How to calculate or approximate the median of a list without storing the list

algorithmmedianoptimization

I'm trying to calculate the median of a set of values, but I don't want to store all the values as that could blow memory requirements. Is there a way of calculating or approximating the median without storing and sorting all the individual values?

Ideally I would like to write my code a bit like the following

var medianCalculator = new MedianCalculator();
foreach (var value in SourceData)
{
  medianCalculator.Add(value);
}
Console.WriteLine("The median is: {0}", medianCalculator.Median);

All I need is the actual MedianCalculator code!

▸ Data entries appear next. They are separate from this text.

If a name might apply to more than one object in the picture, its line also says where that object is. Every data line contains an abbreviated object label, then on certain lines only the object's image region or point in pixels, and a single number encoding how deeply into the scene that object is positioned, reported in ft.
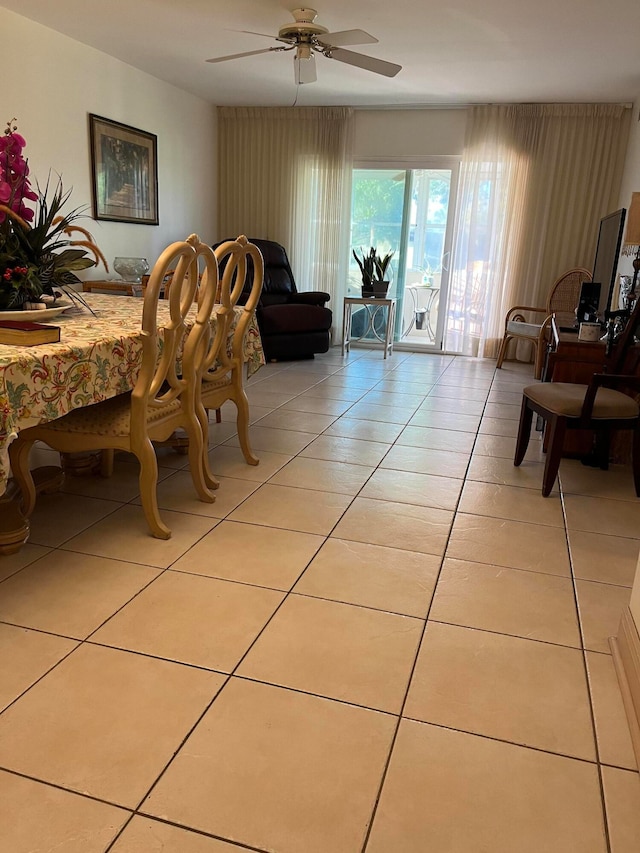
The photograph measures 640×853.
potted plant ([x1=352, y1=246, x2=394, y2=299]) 21.17
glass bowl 16.40
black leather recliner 19.01
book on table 5.73
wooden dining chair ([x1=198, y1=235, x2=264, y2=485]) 8.29
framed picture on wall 16.26
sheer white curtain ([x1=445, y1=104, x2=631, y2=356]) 19.33
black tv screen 13.88
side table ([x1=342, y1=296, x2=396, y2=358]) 20.84
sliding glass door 21.71
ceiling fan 12.24
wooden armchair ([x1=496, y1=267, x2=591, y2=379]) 18.63
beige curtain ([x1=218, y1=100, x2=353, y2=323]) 21.47
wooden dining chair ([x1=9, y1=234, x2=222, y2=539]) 6.74
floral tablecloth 5.23
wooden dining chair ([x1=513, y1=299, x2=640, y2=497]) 8.93
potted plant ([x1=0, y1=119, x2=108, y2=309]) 6.60
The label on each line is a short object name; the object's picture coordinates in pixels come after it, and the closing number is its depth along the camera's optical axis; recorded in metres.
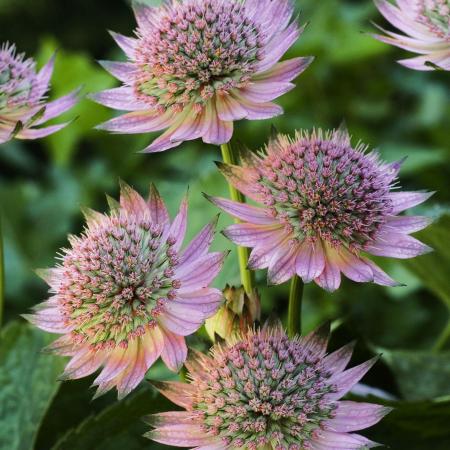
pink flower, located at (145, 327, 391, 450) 0.33
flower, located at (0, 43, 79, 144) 0.36
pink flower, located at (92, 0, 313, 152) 0.35
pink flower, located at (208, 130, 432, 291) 0.33
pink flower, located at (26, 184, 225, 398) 0.33
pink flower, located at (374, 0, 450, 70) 0.36
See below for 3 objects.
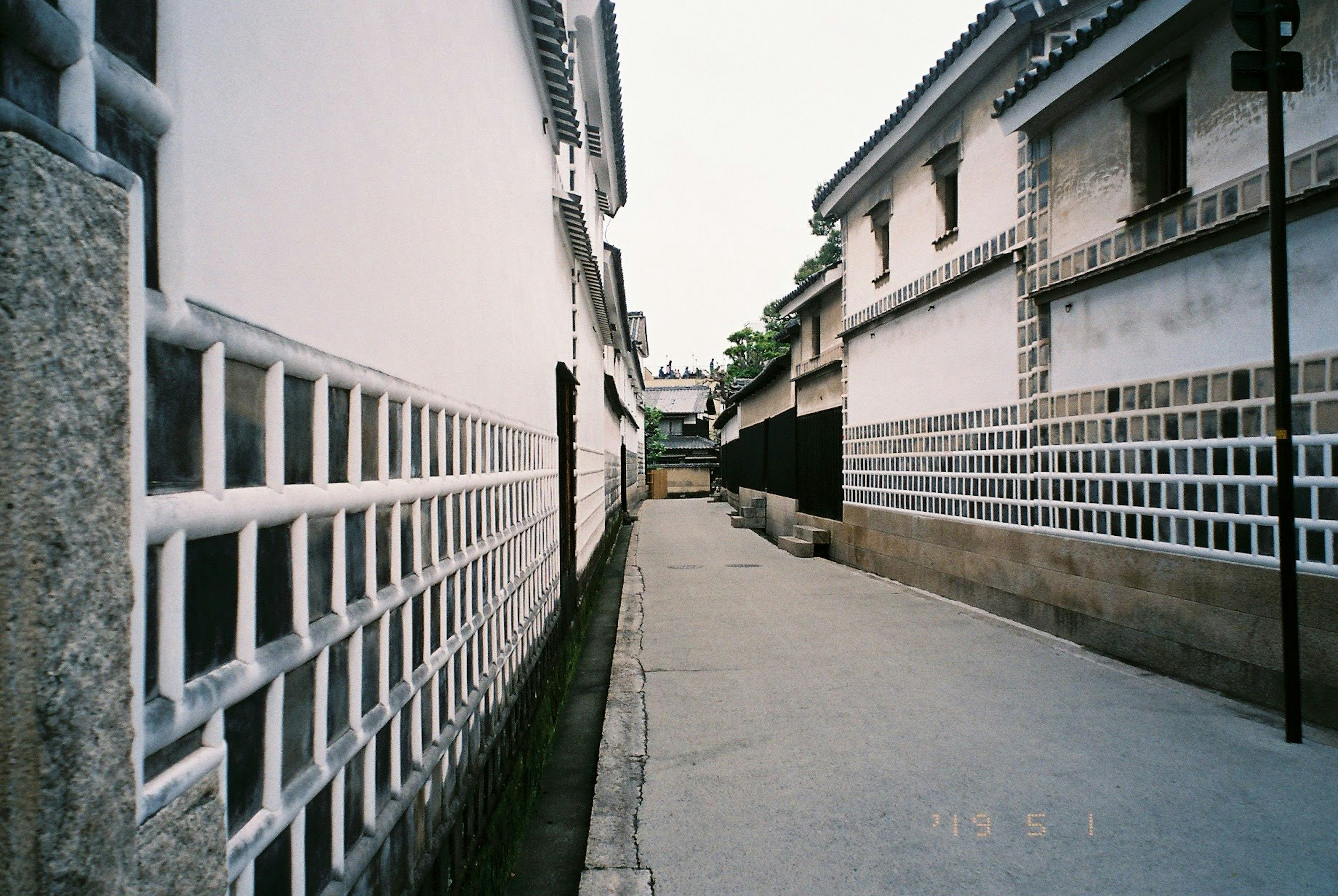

Update: Some people have asked if the values I'm trying to calculate the median for have known properties. The answer is yes. One value is in 0.5 increments from about -25 to -0.5. The other is also in 0.5 increments from -120 to -60. I guess this means I can use some form of histogram for each value.

Thanks

Nick

Best Answer

If the values are discrete and the number of distinct values isn't too high, you could just accumulate the number of times each value occurs in a histogram, then find the median from the histogram counts (just add up counts from the top and bottom of the histogram until you reach the middle). Or if they're continuous values, you could distribute them into bins - that wouldn't tell you the exact median but it would give you a range, and if you need to know more precisely you could iterate over the list again, examining only the elements in the central bin.